No time left, and no coyote or raven to save them.

No one to see him.

Moving at his preternatural speed, Icarus shoved his free hand in his coat pocket, yanked out a high heel, and chucked it at the shooter with all the might the darkness could hide.

A squelch echoed back—direct hit—and the flashlight fell to the ground, rolling away as the gunman wailed.

With the bright light gone, Adam didn’t waste a second. He tugged Icarus toward and through the fence. On the other side, he paused long enough to fire two bullets into the downed shooter—one in the chest, one in the head—before dragging Icarus the rest of the way to the Camaro.

He shoved Icarus against the passenger door, one arm braced on the car’s roof, the other hand pressing the muzzle of the gun under Icarus’s chin. Again. “Did you lead them to me?”
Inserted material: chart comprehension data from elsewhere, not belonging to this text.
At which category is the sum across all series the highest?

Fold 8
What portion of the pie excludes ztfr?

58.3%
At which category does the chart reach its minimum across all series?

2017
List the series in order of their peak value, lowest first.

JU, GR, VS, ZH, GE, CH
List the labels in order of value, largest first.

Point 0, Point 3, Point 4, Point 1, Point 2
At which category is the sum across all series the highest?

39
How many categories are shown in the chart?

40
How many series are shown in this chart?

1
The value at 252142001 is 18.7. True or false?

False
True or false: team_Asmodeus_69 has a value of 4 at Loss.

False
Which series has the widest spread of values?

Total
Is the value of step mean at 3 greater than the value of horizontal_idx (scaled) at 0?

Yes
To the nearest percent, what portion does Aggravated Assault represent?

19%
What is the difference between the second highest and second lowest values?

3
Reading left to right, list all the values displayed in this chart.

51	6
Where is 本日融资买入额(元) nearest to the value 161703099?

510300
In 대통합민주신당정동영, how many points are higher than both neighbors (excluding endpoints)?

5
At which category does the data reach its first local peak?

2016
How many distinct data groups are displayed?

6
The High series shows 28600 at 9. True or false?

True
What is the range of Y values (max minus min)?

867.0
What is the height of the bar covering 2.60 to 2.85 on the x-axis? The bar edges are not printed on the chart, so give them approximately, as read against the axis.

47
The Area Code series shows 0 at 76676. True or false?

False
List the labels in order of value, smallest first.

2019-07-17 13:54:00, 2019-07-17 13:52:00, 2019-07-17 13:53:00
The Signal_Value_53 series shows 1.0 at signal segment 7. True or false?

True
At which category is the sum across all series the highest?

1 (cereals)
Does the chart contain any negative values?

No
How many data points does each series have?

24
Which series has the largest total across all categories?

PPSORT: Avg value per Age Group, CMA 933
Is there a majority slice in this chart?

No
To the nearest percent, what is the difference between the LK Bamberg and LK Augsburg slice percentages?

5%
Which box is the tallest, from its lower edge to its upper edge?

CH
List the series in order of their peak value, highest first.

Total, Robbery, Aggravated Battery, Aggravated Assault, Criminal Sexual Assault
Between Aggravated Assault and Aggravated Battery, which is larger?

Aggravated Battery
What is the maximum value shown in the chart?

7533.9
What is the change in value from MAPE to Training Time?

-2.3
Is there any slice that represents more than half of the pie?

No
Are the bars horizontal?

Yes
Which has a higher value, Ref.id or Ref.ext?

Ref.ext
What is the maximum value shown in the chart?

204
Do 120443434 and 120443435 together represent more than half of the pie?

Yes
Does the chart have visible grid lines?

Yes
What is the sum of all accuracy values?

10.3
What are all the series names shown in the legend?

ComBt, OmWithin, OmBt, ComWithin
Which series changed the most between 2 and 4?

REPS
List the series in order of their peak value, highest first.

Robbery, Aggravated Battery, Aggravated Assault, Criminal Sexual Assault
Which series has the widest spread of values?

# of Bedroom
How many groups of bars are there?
Two of the three earlier urges returned, stronger now that the danger had passed. Icarus blinked, the world going gray and odorless, and his fangs receded. One instinct suppressed. But there was no help for the other, his cock stiffening against Adam’s thigh.

“Lead who?” Icarus ignored the sinking feeling in his gut that told him he knew exactly who had used him as fucking bait, assuming Vincent’s thugs hadn’t already been drawn by whatever diabolical plan Adam had foiled.

“If I did,” Icarus said. “If it was me and not the burning building you ran out of, I didn’t mean to. ”

“You saw that?”

Icarus slammed shut his lips before more things escaped.

“I should leave you here.”

“Fine.” Icarus lifted his chin off the gun. “You killed the bad guys. We’re back on this side of the border fence. I’m safe now.”

Adam scoffed. “That’s the furthest thing from what you are.” He yanked Icarus off the side of the car and opened the passenger door. “Get in.”

“Where are we going?”

“Somewhere that’s actually safe.” He lowered the gun and stepped back, giving Icarus the choice.

Icarus slid into the car, closing his eyes and palming the soft leather seats as Adam circled to the driver’s side door.

A brief reprieve before Icarus steeled himself and brought his other senses back online, focusing on the scents of leather and whiskey to distract from the blood, opening his eyes to color and sharpening his gaze instead of his fangs.

He glanced out each window, checking all directions and making sure they weren’t being followed.

Making sure they were safe. That was what he’d been turned for, after all. To protect. Now it seemed the Devil was his charge too.